**HOW TO COMPLETE THIS TASK:**
Write the data out again exactly, dropping any images it holds.

**Dataset entries:**
-*-
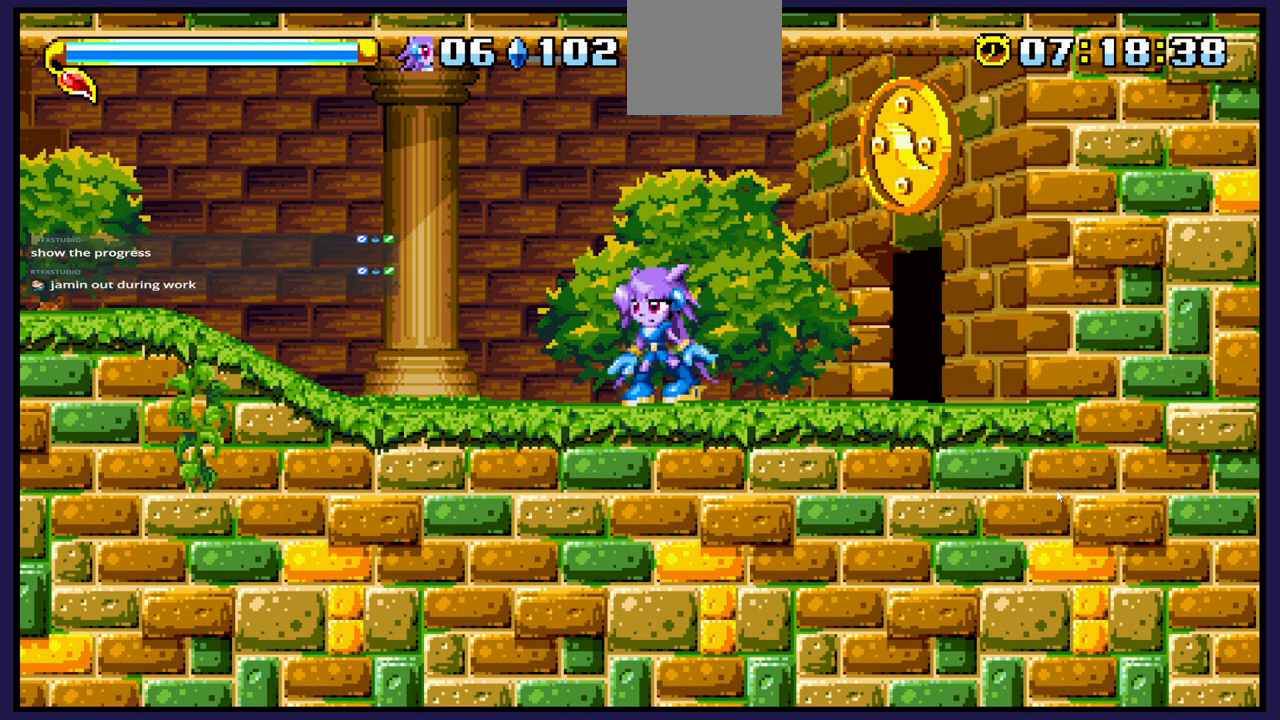
{"buttons": [], "left_stick": "center", "right_stick": "center", "events": []}
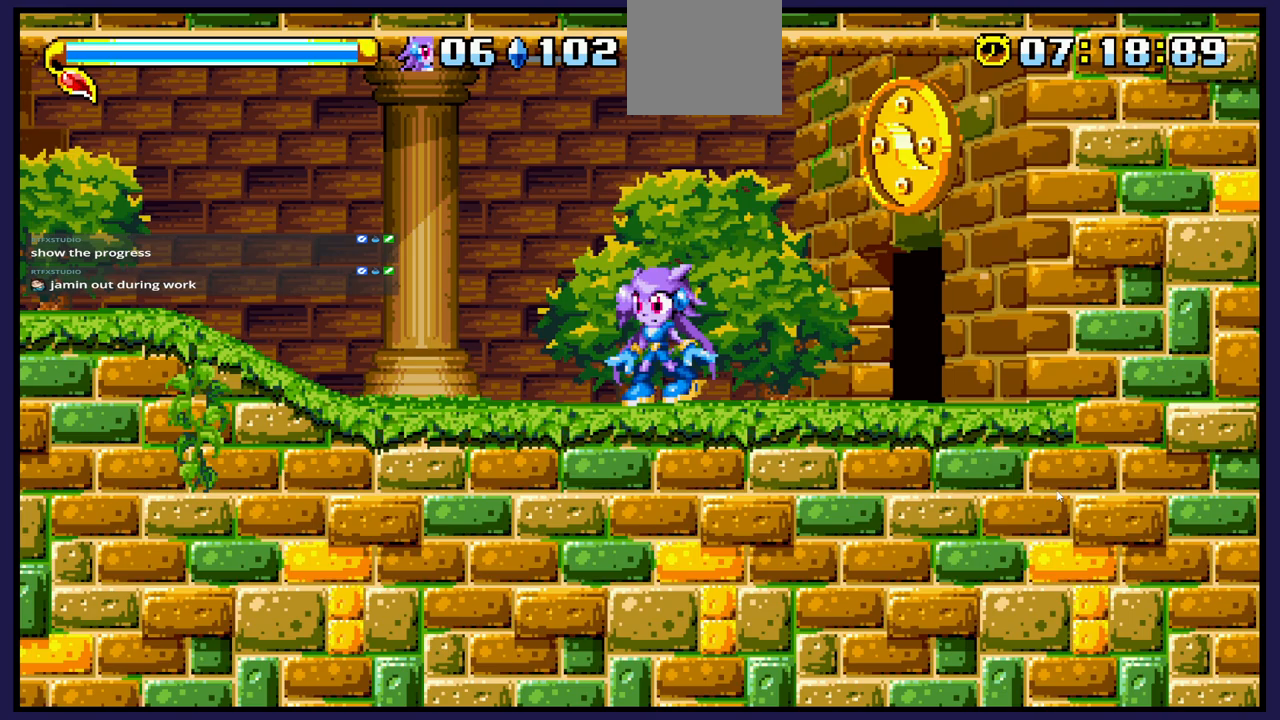
{"buttons": ["DPAD_LEFT"], "left_stick": "center", "right_stick": "center", "events": [[267, "DPAD_LEFT", "down"]]}
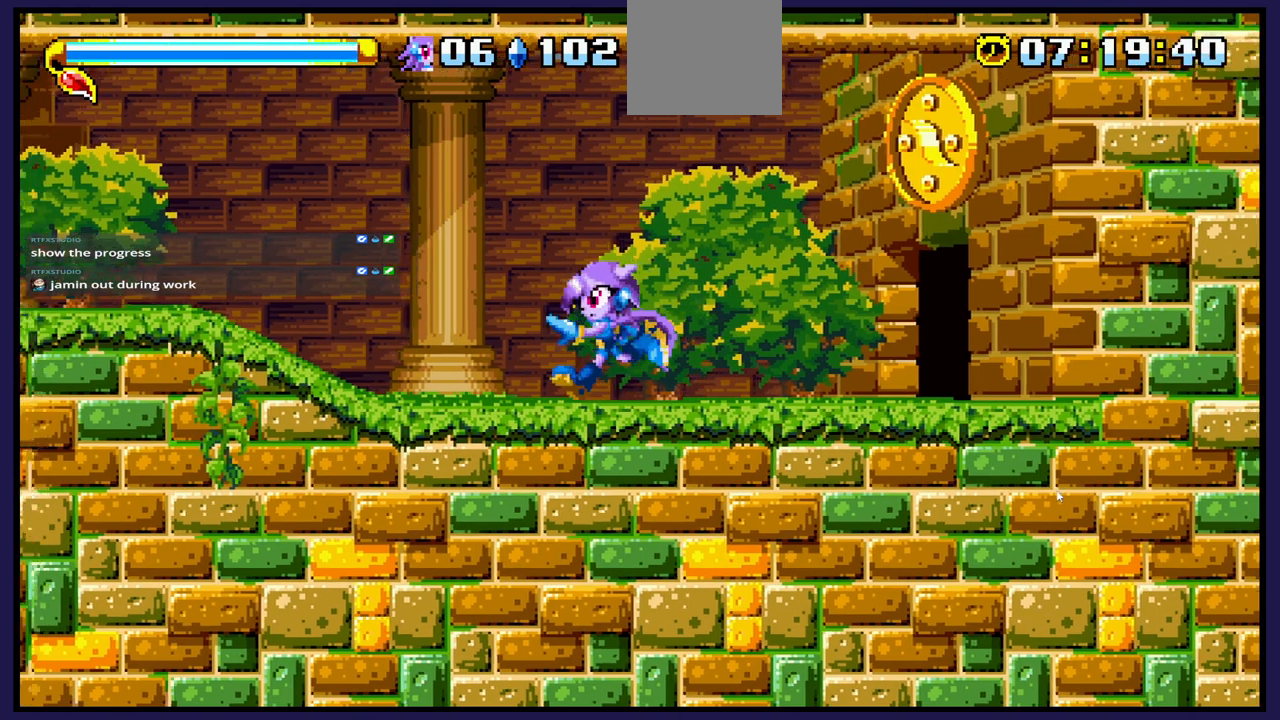
{"buttons": ["DPAD_LEFT"], "left_stick": "center", "right_stick": "center", "events": []}
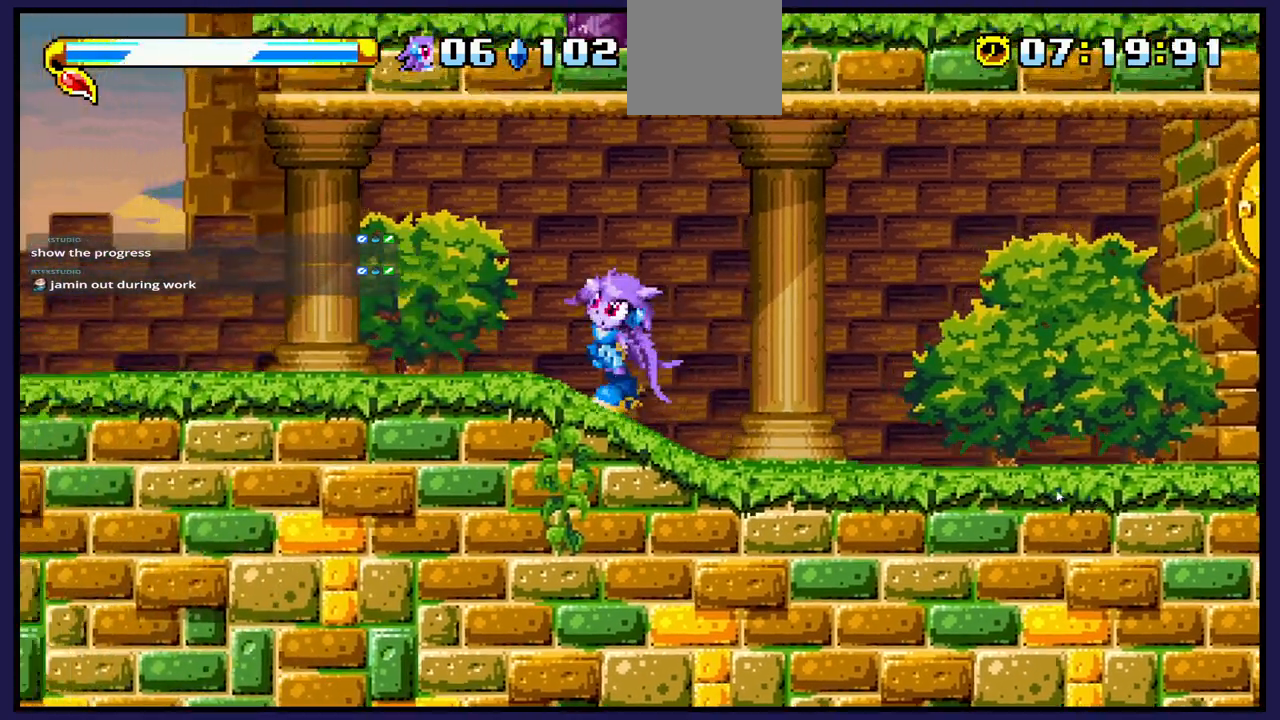
{"buttons": [], "left_stick": "center", "right_stick": "center", "events": [[317, "DPAD_LEFT", "up"]]}
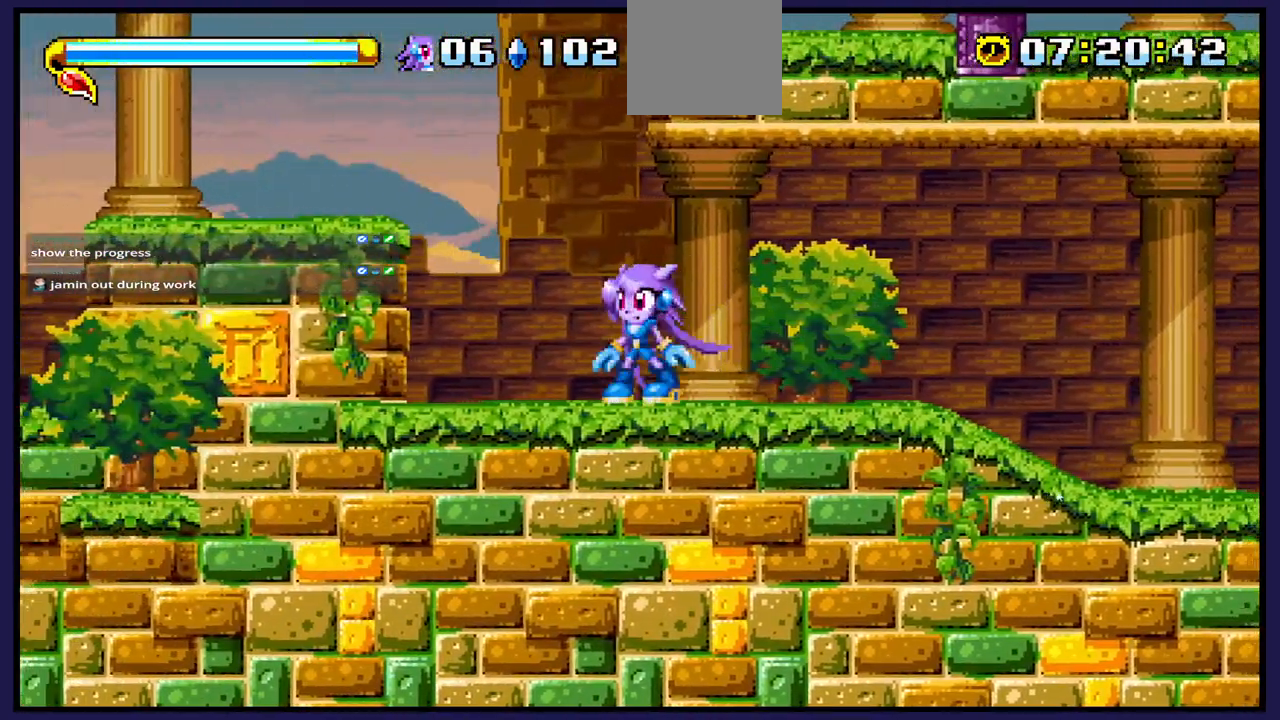
{"buttons": ["DPAD_LEFT"], "left_stick": "center", "right_stick": "center", "events": [[267, "DPAD_LEFT", "down"], [367, "A", "down"], [467, "A", "up"]]}
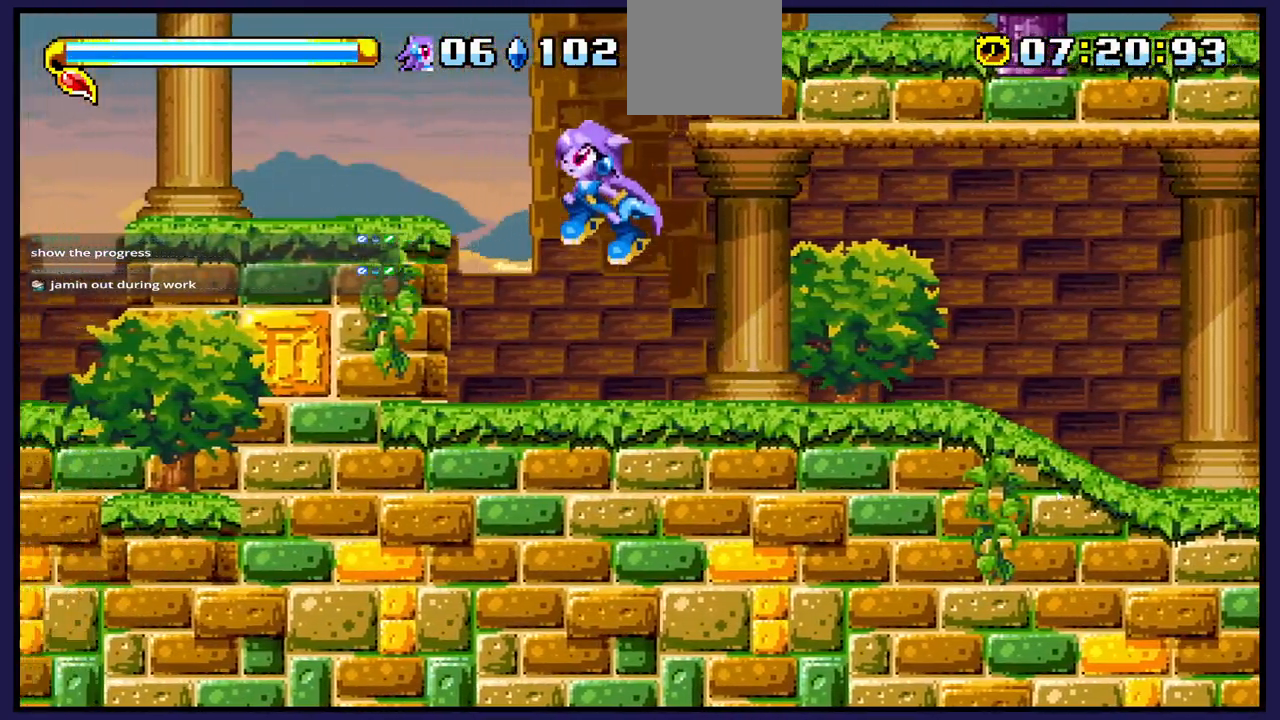
{"buttons": [], "left_stick": "center", "right_stick": "center", "events": [[250, "DPAD_LEFT", "up"]]}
-*-
**RESPONSE BOX:**
{"buttons": [], "left_stick": "center", "right_stick": "center", "events": []}
{"buttons": ["DPAD_LEFT"], "left_stick": "center", "right_stick": "center", "events": [[267, "DPAD_LEFT", "down"]]}
{"buttons": ["DPAD_LEFT"], "left_stick": "center", "right_stick": "center", "events": []}
{"buttons": [], "left_stick": "center", "right_stick": "center", "events": [[317, "DPAD_LEFT", "up"]]}
{"buttons": ["DPAD_LEFT"], "left_stick": "center", "right_stick": "center", "events": [[267, "DPAD_LEFT", "down"], [367, "A", "down"], [467, "A", "up"]]}
{"buttons": [], "left_stick": "center", "right_stick": "center", "events": [[250, "DPAD_LEFT", "up"]]}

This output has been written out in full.